## Zitierter Auszug
20/05 Wohnrecht Mietrecht;
32/06 Verkehrsteuern;

Norm

GrEStG 1955 §4 Abs1 Z3 litb idF 1985/557;
GrEStG 1955 §4 Abs2 idF 1985/557;
WEG 1975 §2 Abs2;

Betreff

Der Verwaltungsgerichtshof hat durch den Vorsitzenden Senatspräsident Dr. Iro und die Hofräte Dr. Närr, Dr. Fellner, Dr. Höfinger und Dr. Kail, im Beisein des Schriftführers Kommissär Dr. Ladislav, über die Beschwerde X-reg.Gen.m.b.H. in X, vertreten durch Dr. K, Rechtsanwalt in I, gegen den Bescheid der Finanzlandesdirektion für Tirol vom 8. Mai 1991, Zl. 60.234-6/91, betreffend Grunderwerbsteuer, zu Recht erkannt:

Spruch

Die Beschwerde wird als unbegründet abgewiesen.

## Arbeitsauftrag
Gib aus dem Auszug zur Grunderwerbsteuer den Abschnitt von „GrEStG 1955 §4 Abs1“ bis einschließlich „als unbegründet abgewiesen.“ wortgetreu wieder.

## Bereitgestellte Datensätze
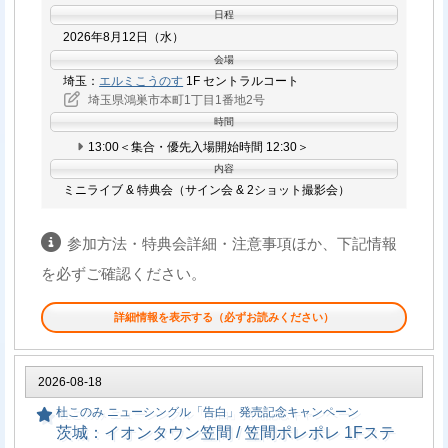
日程
2026年8月12日（水）
会場
埼玉：
エルミこうのす
1F セントラルコート
埼玉県鴻巣市本町1丁目1番地2号
時間
13:00＜集合・優先入場開始時間 12:30＞
内容
ミニライブ & 特典会（サイン会 & 2ショット撮影会）
参加方法・特典会詳細・注意事項ほか、下記情報
を必ずご確認ください。
詳細情報を表示する（必ずお読みください）
参加方法
2026-08-18
イベント当日、10:00より会場CD売り場にて対象商品をご購入いた
杜このみ ニューシングル「告白」発売記念キャンペーン
だいたお客様には、［整理番号入り優先入場券］と、ご購入枚数に
茨城：イオンタウン笠間 / 笠間ポレポレ 1Fステ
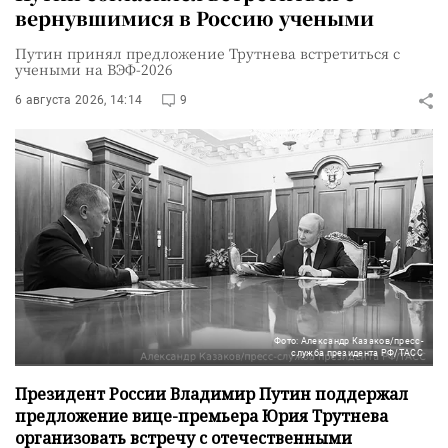
вернувшимися в Россию учеными
Путин принял предложение Трутнева встретиться с
учеными на ВЭФ-2026
6 августа 2026, 14:14
9
Фото: Александр Казаков/пресс-
служба президента РФ/ТАСС
Президент России Владимир Путин поддержал
предложение вице-премьера Юрия Трутнева
организовать встречу с отечественными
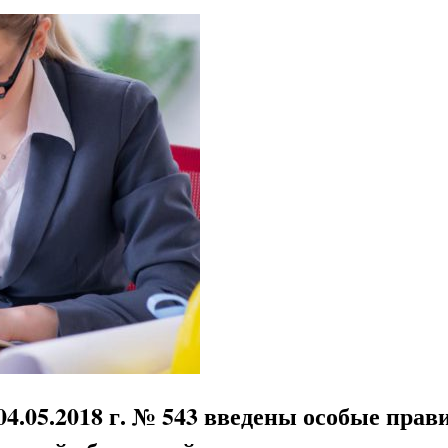
.05.2018 г. № 543 введены особые прави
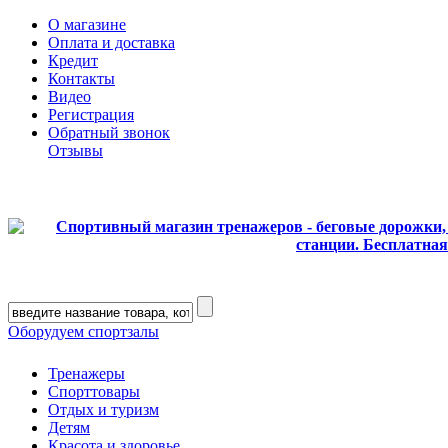
О магазине
Оплата и доставка
Кредит
Контакты
Видео
Регистрация
Обратный звонок
Отзывы
Оборудуем спортзалы
Тренажеры
Спорттовары
Отдых и туризм
Детям
Красота и здоровье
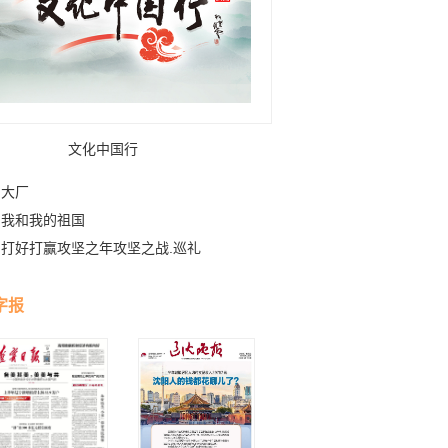
文化中国行
大厂
我和我的祖国
打好打赢攻坚之年攻坚之战.巡礼
字报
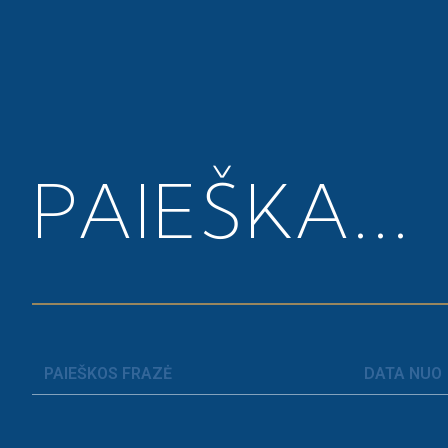
Pagrindinis
>
Komentarai
PAIEŠKA...
KOMENTAR
V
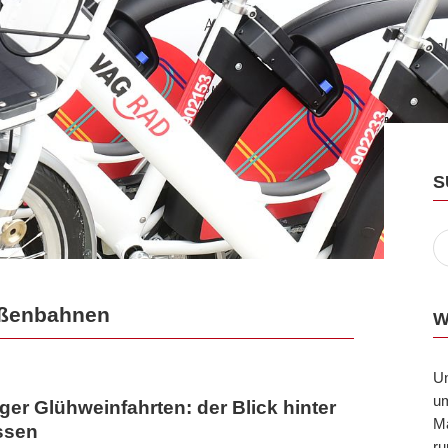
S
raßenbahnen
W
U
um
er Glühweinfahrten: der Blick hinter
Ma
ssen
ru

## Ergebnis
GrEStG 1955 §4 Abs1 Z3 litb idF 1985/557;
GrEStG 1955 §4 Abs2 idF 1985/557;
WEG 1975 §2 Abs2;

Betreff

Der Verwaltungsgerichtshof hat durch den Vorsitzenden Senatspräsident Dr. Iro und die Hofräte Dr. Närr, Dr. Fellner, Dr. Höfinger und Dr. Kail, im Beisein des Schriftführers Kommissär Dr. Ladislav, über die Beschwerde X-reg.Gen.m.b.H. in X, vertreten durch Dr. K, Rechtsanwalt in I, gegen den Bescheid der Finanzlandesdirektion für Tirol vom 8. Mai 1991, Zl. 60.234-6/91, betreffend Grunderwerbsteuer, zu Recht erkannt:

Spruch

Die Beschwerde wird als unbegründet abgewiesen.